Inside the Beltway, fundraising has been heating up too. On Nov. 30, veteran financial services lobbyist Dan Crowley, a partner at K & L Gates, hosted a breakfast fundraiser for the senator that drew about a dozen other lobbyists. “There is no Senate race that more clearly reflects the choice for the future direction of the country,” Crowley said, pitting the role of government versus the role of the private sector.
- The Elizabeth Warren campaign is sponsoring a contest for the best slogan; the winner will adorn t-shirts and perhaps other campaign swag. Out of some 4,000 entries, they’ve narrowed it down to these five choices: “The best candidate money CAN’T buy”; “Middle class folks buy shirts, not senators”; “Elizabeth has my vote (front) / Elizabeth has my back (back)”; “I’m with Warren not Wall Street”; and “A vote for Elizabeth is a vote for you.” Click here to cast your vote.
Briefly noted: Globe v. Fehrnstrom; Hollygate continued; MA-Sen boiling down to Wall St. v. Main St; Elizabeth Warren slogan contest
Please share widely!
When Scott Brown refers, he did in his recent fundraising letter, about attacks coming from “groups who…deliberately take things out of context,” we are to understand that he’s not complaining but simply admiring their political smarts. OK.
was Marisa DeFranco’s
“Welcome! I’ve got your back Massachusetts.”
from
http://www.marisadefranco.com/home.html
“I’m Elizabeth Warren, and I’m running for United States Senate to f&*K some s#%t up”
(This never gets old.)
When Obama announced his “poster contest”, I was troubled. When Warren announced her slogan contest, I was disturbed. There seems to be a trend here, from people who keep saying they want to put people back to work. What these candidates are asking for is free work. There are plenty of very talented designers and copywriters who have been hit hard by the slowdown in the economy. Instead of staging these “contests”, these candidates should put their money where their mouths are and put out a request for proposals that artists can bid on, or just hire someone, and then pay for the work.

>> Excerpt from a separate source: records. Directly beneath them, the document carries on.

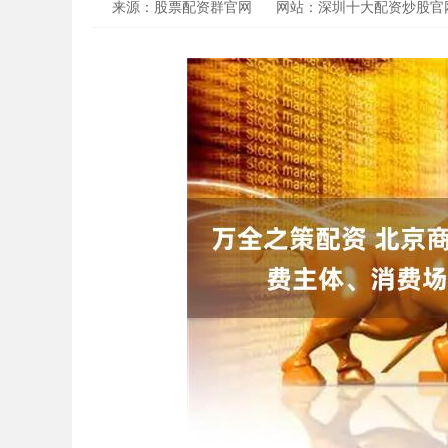
来源：股票配资群官网
网站：深圳十大配资炒股官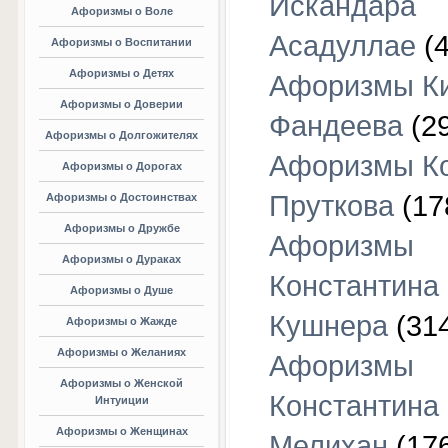
Искандара
Афоризмы о Воле
Асадуллае
(4
Афоризмы о Воспитании
Афоризмы о Детях
Афоризмы К
Афоризмы о Доверии
Фандеева
(29
Афоризмы о Долгожителях
Афоризмы К
Афоризмы о Дорогах
Пруткова
(17
Афоризмы о Достоинствах
Афоризмы о Дружбе
Афоризмы
Афоризмы о Дураках
Константина
Афоризмы о Душе
Кушнера
(31
Афоризмы о Жажде
Афоризмы о Желаниях
Афоризмы
Афоризмы о Женской
Константина
Интуиции
Афоризмы о Женщинах
Мелихан
(17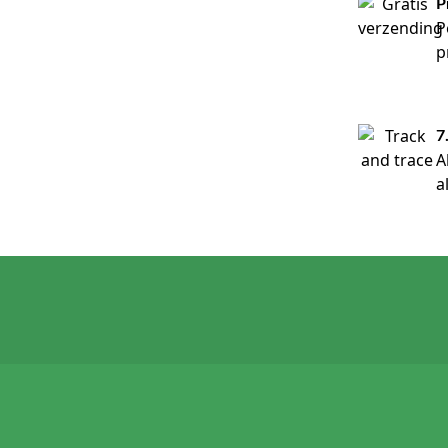
P
P
p
7
A
a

However, I think you’re losing sight of what every candidate’s principal goal is, which is to win. It’s not to have the world’s greatest t-shirt, or the best slogan ever, or to support artists (if the goal was any of those things, your suggestion would be an excellent one). It’s to win an election, and the way you do that is (among other things) generate a lot of enthusiasm and excitement on the ground. Contests like this are a good way to do that – they are fun, they are easy to enter, and they get a lot of people thinking along the lines of “what’s the most awesome, pithy thing I can think of to say about Candidate X.” A really great t-shirt does much less for a campaign than thousands of people thinking hard about how much they like a candidate.